# When abortion suddenly stopped making sense



## a mere housewife (Jan 26, 2017)

This is probably the best article I've read on the subject and I thought it worth sharing. It speaks with compassion to the predicament of mothers as well as the total clarity about the life of the child, from the perspective of someone who started out strongly pro-choice. 

What hits me is that (as I have sometimes suspected) modern feminism largely seems to value women not as humans, but as _achievers_. And there is the use of a masculine scale to measure meaningful achievement -- many women don't value their ability to bear children because it's not something men are doing. 

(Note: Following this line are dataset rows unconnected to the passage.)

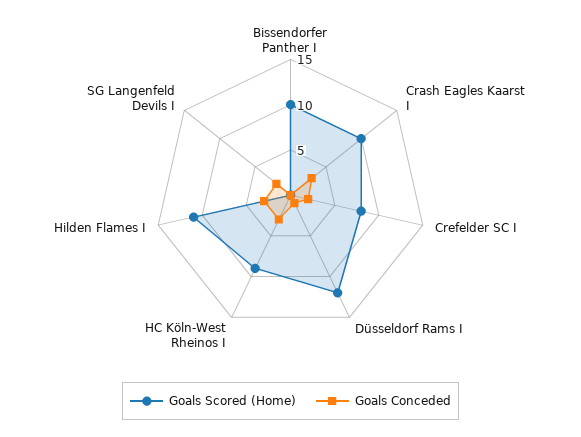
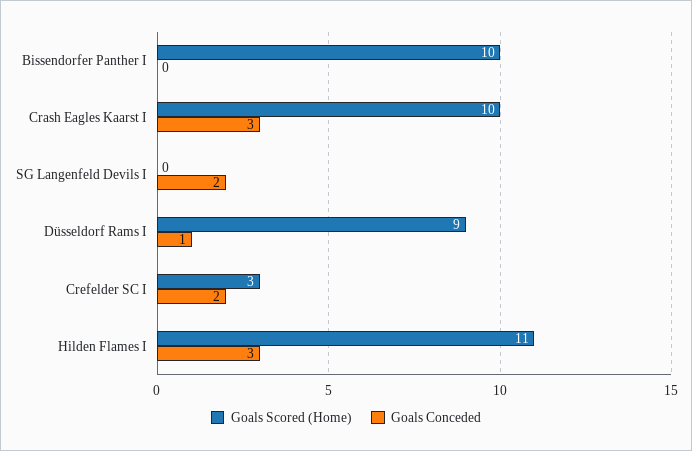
  {
    "Goals Scored (Home)": {
      "Bissendorfer Panther I": 10,
      "Crash Eagles Kaarst I": 10,
-     "Crefelder SC I": 8,
+     "Crefelder SC I": 3,
-     "Düsseldorf Rams I": 12,
+     "Düsseldorf Rams I": 9,
-     "HC Köln-West Rheinos I": 9,
      "Hilden Flames I": 11,
      "SG Langenfeld Devils I": 0
    },
    "Goals Conceded": {
      "Bissendorfer Panther I": 0,
      "Crash Eagles Kaarst I": 3,
      "Crefelder SC I": 2,
      "Düsseldorf Rams I": 1,
-     "HC Köln-West Rheinos I": 3,
      "Hilden Flames I": 3,
      "SG Langenfeld Devils I": 2
    }
  }

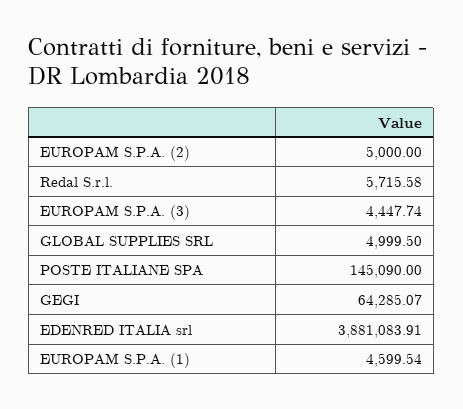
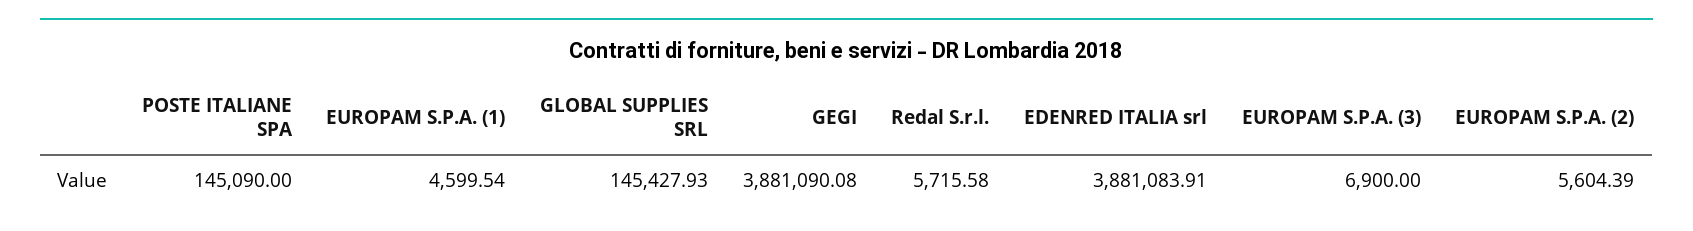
  {
-   "EUROPAM S.P.A. (2)": 5000,
+   "EUROPAM S.P.A. (2)": 5604.39,
    "Redal S.r.l.": 5715.58,
-   "EUROPAM S.P.A. (3)": 4447.74,
+   "EUROPAM S.P.A. (3)": 6900,
-   "GLOBAL SUPPLIES SRL": 4999.5,
+   "GLOBAL SUPPLIES SRL": 145427.93,
    "POSTE ITALIANE SPA": 145090,
-   "GEGI": 64285.07,
+   "GEGI": 3881090.08,
    "EDENRED ITALIA srl": 3881083.91,
    "EUROPAM S.P.A. (1)": 4599.54
  }

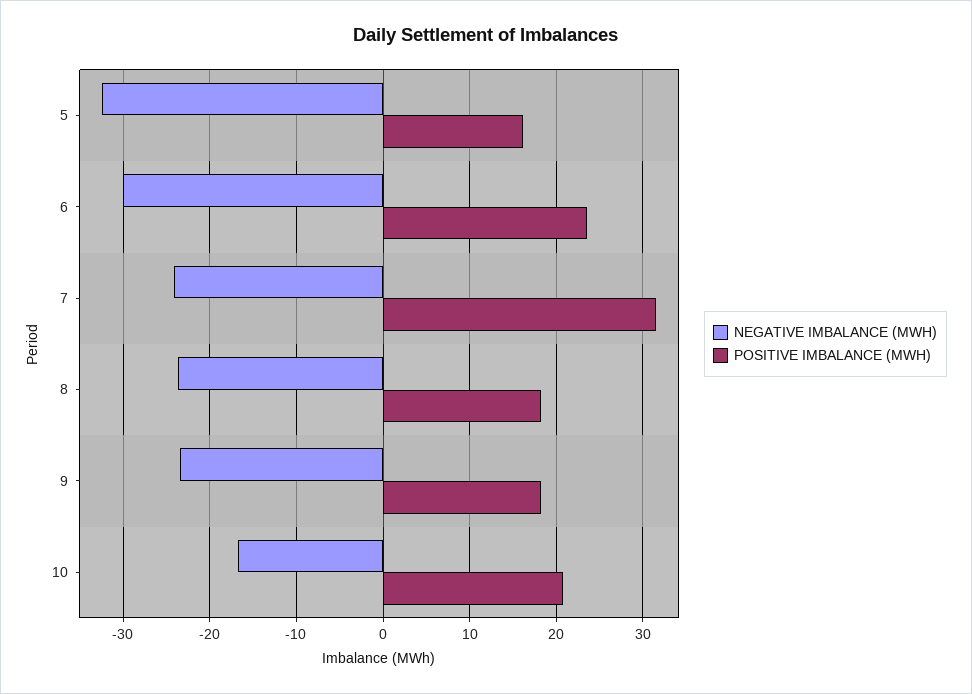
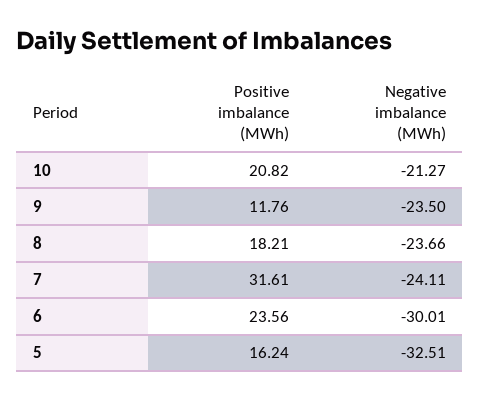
  {
    "NEGATIVE IMBALANCE (MWH)": {
      "5": -32.51,
      "6": -30.01,
      "7": -24.11,
      "8": -23.66,
      "9": -23.5,
-     "10": -17
+     "10": -21.27
    },
    "POSITIVE IMBALANCE (MWH)": {
      "5": 16.24,
      "6": 23.56,
      "7": 31.61,
      "8": 18.21,
-     "9": 18,
+     "9": 11.76,
      "10": 20.82
    }
  }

http://www.nationalreview.com/artic...ade-unborn-children-women-feminism-march-life

Reactions: Like 4 | Informative 1


----------



## au5t1n (Jan 26, 2017)

Thanks for sharing.


----------



## MW (Jan 26, 2017)

The article is exceptional in the way it meets the pro-choice position on its own sociological ground. Perhaps the argument about the human animal undermines it somewhat, and the absence of any reference to a deontological ethic gives the false impression that personal well-being is all that matters; notwithstanding, it brings out a great deal of hindsight and insight on the subject, with tremendous awareness of the way sociological pressure exerts itself without any real regard for the good of the woman or her baby.

Reactions: Like 1


----------



## timfost (Jan 26, 2017)

Wonderful article! I thought the last two paragraphs were particularly powerful. Thanks for sharing!


----------



## Bill The Baptist (Jan 27, 2017)

Excellent article. The problem with feminism is that it seeks to imitate the worst qualities of men.

Reactions: Like 1


----------